# WORK TO COMPLETE:
Line by line, print the records exactly, and keep images out of the copy.

** Opening EXTRACTED INFORMATION block **

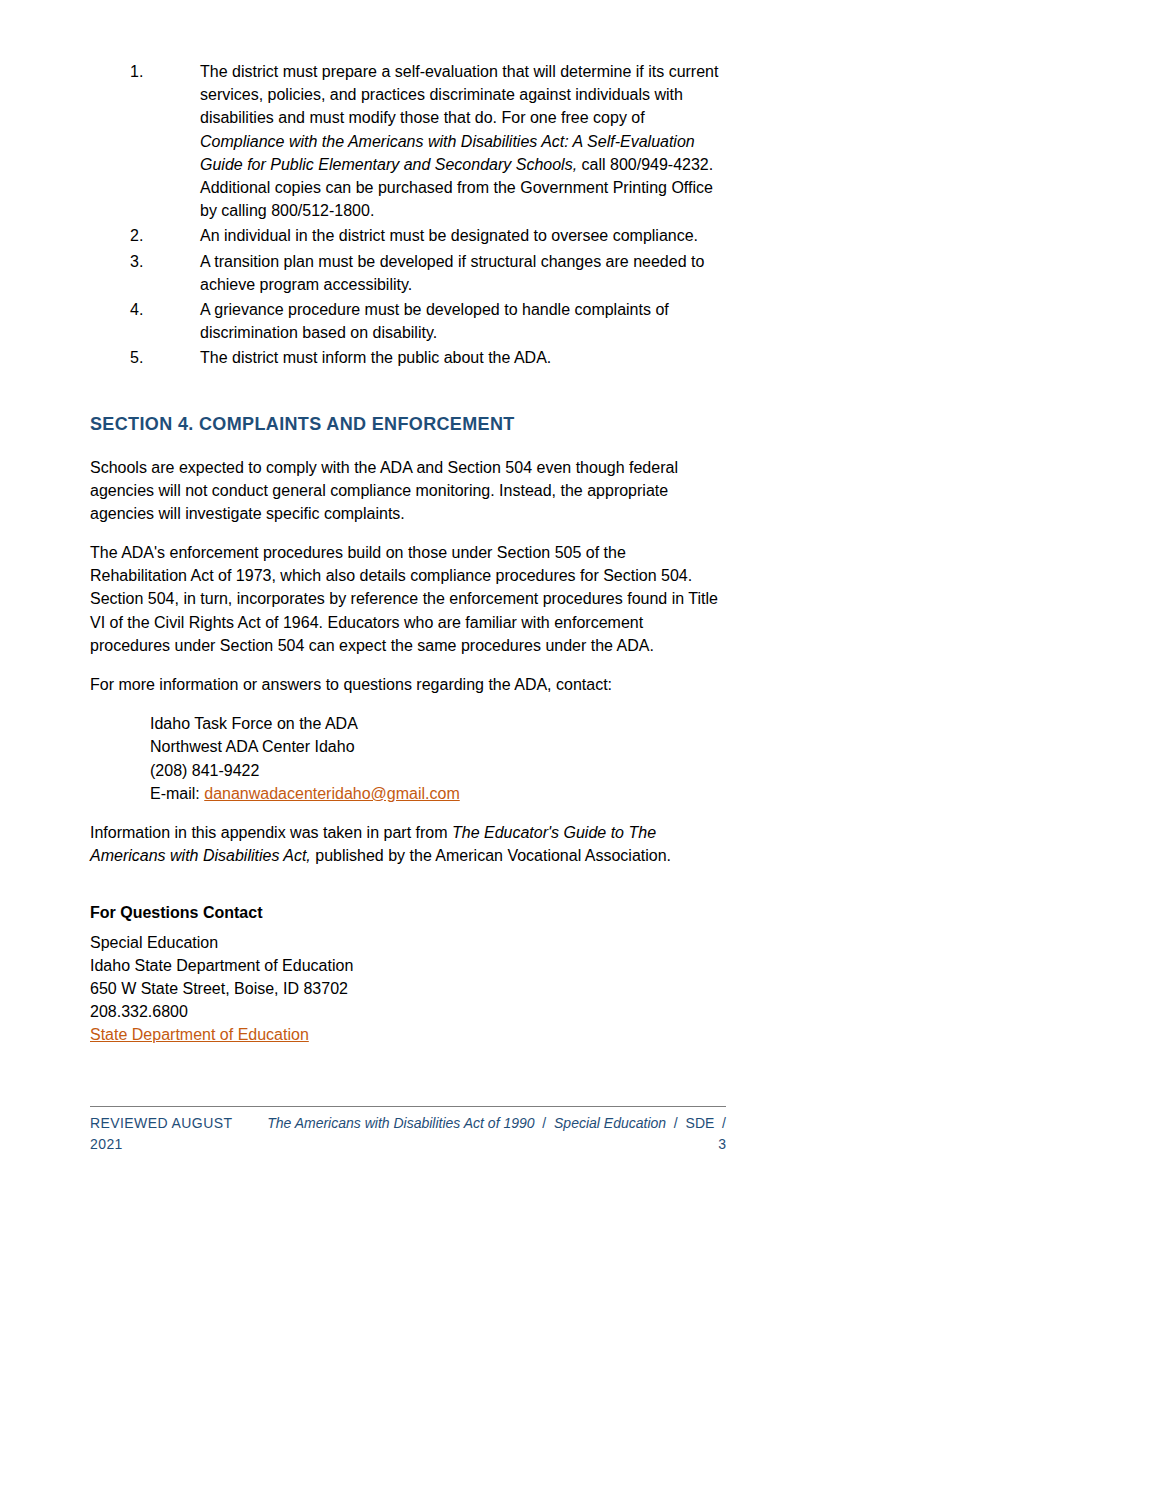The district must prepare a self-evaluation that will determine if its current services, policies, and practices discriminate against individuals with disabilities and must modify those that do. For one free copy of Compliance with the Americans with Disabilities Act: A Self-Evaluation Guide for Public Elementary and Secondary Schools, call 800/949-4232. Additional copies can be purchased from the Government Printing Office by calling 800/512-1800.
An individual in the district must be designated to oversee compliance.
A transition plan must be developed if structural changes are needed to achieve program accessibility.
A grievance procedure must be developed to handle complaints of discrimination based on disability.
The district must inform the public about the ADA.
SECTION 4. COMPLAINTS AND ENFORCEMENT
Schools are expected to comply with the ADA and Section 504 even though federal agencies will not conduct general compliance monitoring. Instead, the appropriate agencies will investigate specific complaints.
The ADA's enforcement procedures build on those under Section 505 of the Rehabilitation Act of 1973, which also details compliance procedures for Section 504. Section 504, in turn, incorporates by reference the enforcement procedures found in Title VI of the Civil Rights Act of 1964. Educators who are familiar with enforcement procedures under Section 504 can expect the same procedures under the ADA.
For more information or answers to questions regarding the ADA, contact:
Idaho Task Force on the ADA
Northwest ADA Center Idaho
(208) 841-9422
E-mail: dananwadacenteridaho@gmail.com
Information in this appendix was taken in part from The Educator's Guide to The Americans with Disabilities Act, published by the American Vocational Association.
For Questions Contact
Special Education
Idaho State Department of Education
650 W State Street, Boise, ID 83702
208.332.6800
State Department of Education
REVIEWED AUGUST 2021
The Americans with Disabilities Act of 1990 / Special Education / SDE / 3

** Closing EXTRACTED INFORMATION block **

# ANSWER TO THIS TASK:
The district must prepare a self-evaluation that will determine if its current services, policies, and practices discriminate against individuals with disabilities and must modify those that do. For one free copy of Compliance with the Americans with Disabilities Act: A Self-Evaluation Guide for Public Elementary and Secondary Schools, call 800/949-4232. Additional copies can be purchased from the Government Printing Office by calling 800/512-1800.
An individual in the district must be designated to oversee compliance.
A transition plan must be developed if structural changes are needed to achieve program accessibility.
A grievance procedure must be developed to handle complaints of discrimination based on disability.
The district must inform the public about the ADA.
SECTION 4. COMPLAINTS AND ENFORCEMENT
Schools are expected to comply with the ADA and Section 504 even though federal agencies will not conduct general compliance monitoring. Instead, the appropriate agencies will investigate specific complaints.
The ADA's enforcement procedures build on those under Section 505 of the Rehabilitation Act of 1973, which also details compliance procedures for Section 504. Section 504, in turn, incorporates by reference the enforcement procedures found in Title VI of the Civil Rights Act of 1964. Educators who are familiar with enforcement procedures under Section 504 can expect the same procedures under the ADA.
For more information or answers to questions regarding the ADA, contact:
Idaho Task Force on the ADA
Northwest ADA Center Idaho
(208) 841-9422
E-mail: dananwadacenteridaho@gmail.com
Information in this appendix was taken in part from The Educator's Guide to The Americans with Disabilities Act, published by the American Vocational Association.
For Questions Contact
Special Education
Idaho State Department of Education
650 W State Street, Boise, ID 83702
208.332.6800
State Department of Education
REVIEWED AUGUST 2021
The Americans with Disabilities Act of 1990 / Special Education / SDE / 3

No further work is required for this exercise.